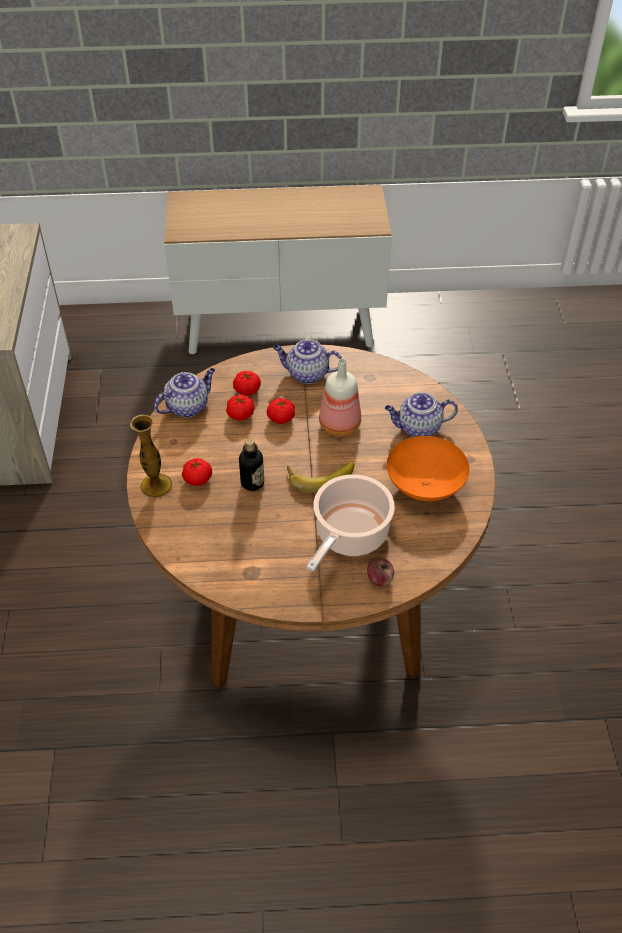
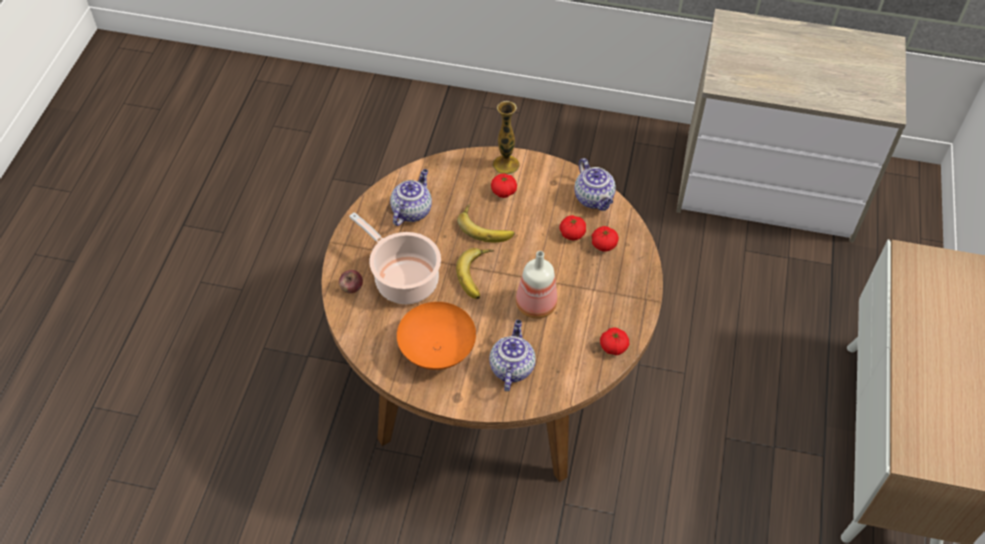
camera: 105 degrees right, 5 degrees up
bottle [239,438,264,491] -> banana [457,204,515,242]
tomato [267,398,295,424] -> tomato moved to [600,327,629,355]
teapot [273,339,342,384] -> teapot moved to [390,169,432,226]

•••••

WHAT THE TASK ASKS: Copy the whole of the material above exactly, but not its images.

EXERCISE SOLUTION:
camera: 105 degrees right, 5 degrees up
bottle [239,438,264,491] -> banana [457,204,515,242]
tomato [267,398,295,424] -> tomato moved to [600,327,629,355]
teapot [273,339,342,384] -> teapot moved to [390,169,432,226]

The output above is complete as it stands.